OkHttp WebSocket Lifecycle

Upon normal operation each web socket progresses through a sequence of states:

  • Connecting: this is the initial state of each web socket. Messages may be enqueued, but they will not be transmitted until the web socket is open.
  • Open: this specifies the web socket has been accepted by the remote peer and is fully operational. Messages in either direction are enqueued for immediate transmission.
  • Closing: this state specifies that one of the peers on the web socket has initiated a graceful shutdown. The web socket will continue to transmit already-enqueued messages but will refuse to enqueue new ones.
  • Closed: this state specifies the web socket has transmitted all of its messages and has received all messages from the peer.
  • Canceled: this state specifies the web socket connection has failed. Messages that were successfully enqueued by either peer may not have been transmitted to the other.

Note: With Websocket listener’s onMessage(webSocket: WebSocket, text: String), we can receive any kind of message, either a successful response or an error response, so we must have a provision to handle and parse any kind of response received.
Also, if we want to send a json object over websocket, we should stringify json object to string first, before invoking websocket send.

━━━━━━

▶ WHAT YOU NEED TO DO
1) In the WebSocket lifecycle excerpt, write out the part between "Note: With Websocket" and "of response received.", inclusive, changing "provision" to "mechanism".
2) Does the WebSocket lifecycle excerpt support each statement? (a) In the Connecting state, messages are transmitted right away. (b) In the Closing state, the web socket will not enqueue new messages. (c) The Canceled state means the web socket connection has failed. Answer yes or no for each, quoting the words that decide it.
3) According to the WebSocket lifecycle excerpt, what should be done to a json object before it is sent over a websocket?
You won't need the listing for any of this.

[Some records]
━━━━━━

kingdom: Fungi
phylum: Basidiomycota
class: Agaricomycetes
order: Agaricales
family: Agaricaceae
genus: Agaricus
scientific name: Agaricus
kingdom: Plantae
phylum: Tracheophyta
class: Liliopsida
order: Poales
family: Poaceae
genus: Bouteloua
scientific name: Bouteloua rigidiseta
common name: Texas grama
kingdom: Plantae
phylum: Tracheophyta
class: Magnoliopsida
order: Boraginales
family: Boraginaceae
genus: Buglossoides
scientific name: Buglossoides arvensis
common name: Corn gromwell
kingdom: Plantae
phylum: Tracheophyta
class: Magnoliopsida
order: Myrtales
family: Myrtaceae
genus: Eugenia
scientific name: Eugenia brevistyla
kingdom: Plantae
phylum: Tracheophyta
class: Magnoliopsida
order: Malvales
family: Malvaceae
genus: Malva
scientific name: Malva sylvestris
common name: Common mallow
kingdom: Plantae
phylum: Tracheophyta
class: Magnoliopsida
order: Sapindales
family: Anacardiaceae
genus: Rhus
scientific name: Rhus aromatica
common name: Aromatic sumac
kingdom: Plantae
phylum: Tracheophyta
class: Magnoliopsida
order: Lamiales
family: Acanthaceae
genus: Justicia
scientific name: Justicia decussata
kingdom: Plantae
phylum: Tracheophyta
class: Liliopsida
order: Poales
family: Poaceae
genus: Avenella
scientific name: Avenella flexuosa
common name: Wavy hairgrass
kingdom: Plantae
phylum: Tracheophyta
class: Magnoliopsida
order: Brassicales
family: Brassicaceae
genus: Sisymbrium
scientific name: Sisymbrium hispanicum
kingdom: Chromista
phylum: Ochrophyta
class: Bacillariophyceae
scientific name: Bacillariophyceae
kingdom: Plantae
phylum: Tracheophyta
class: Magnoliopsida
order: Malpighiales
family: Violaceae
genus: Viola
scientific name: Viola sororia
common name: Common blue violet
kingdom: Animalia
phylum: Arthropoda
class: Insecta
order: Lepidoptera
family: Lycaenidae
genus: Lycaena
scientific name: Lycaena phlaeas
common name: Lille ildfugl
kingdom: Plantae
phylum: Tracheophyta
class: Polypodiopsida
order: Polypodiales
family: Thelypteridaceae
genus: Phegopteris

━━━━━━

▶ RESPONSES IN ORDER
1)
Note: With Websocket listener’s onMessage(webSocket: WebSocket, text: String), we can receive any kind of message, either a successful response or an error response, so we must have a mechanism to handle and parse any kind of response received.

2)
(a) No: "Messages may be enqueued, but they will not be transmitted until the web socket is open."
(b) Yes: "will refuse to enqueue new ones."
(c) Yes: "this state specifies the web socket connection has failed."

3) It should be stringified to a string first, before invoking websocket send.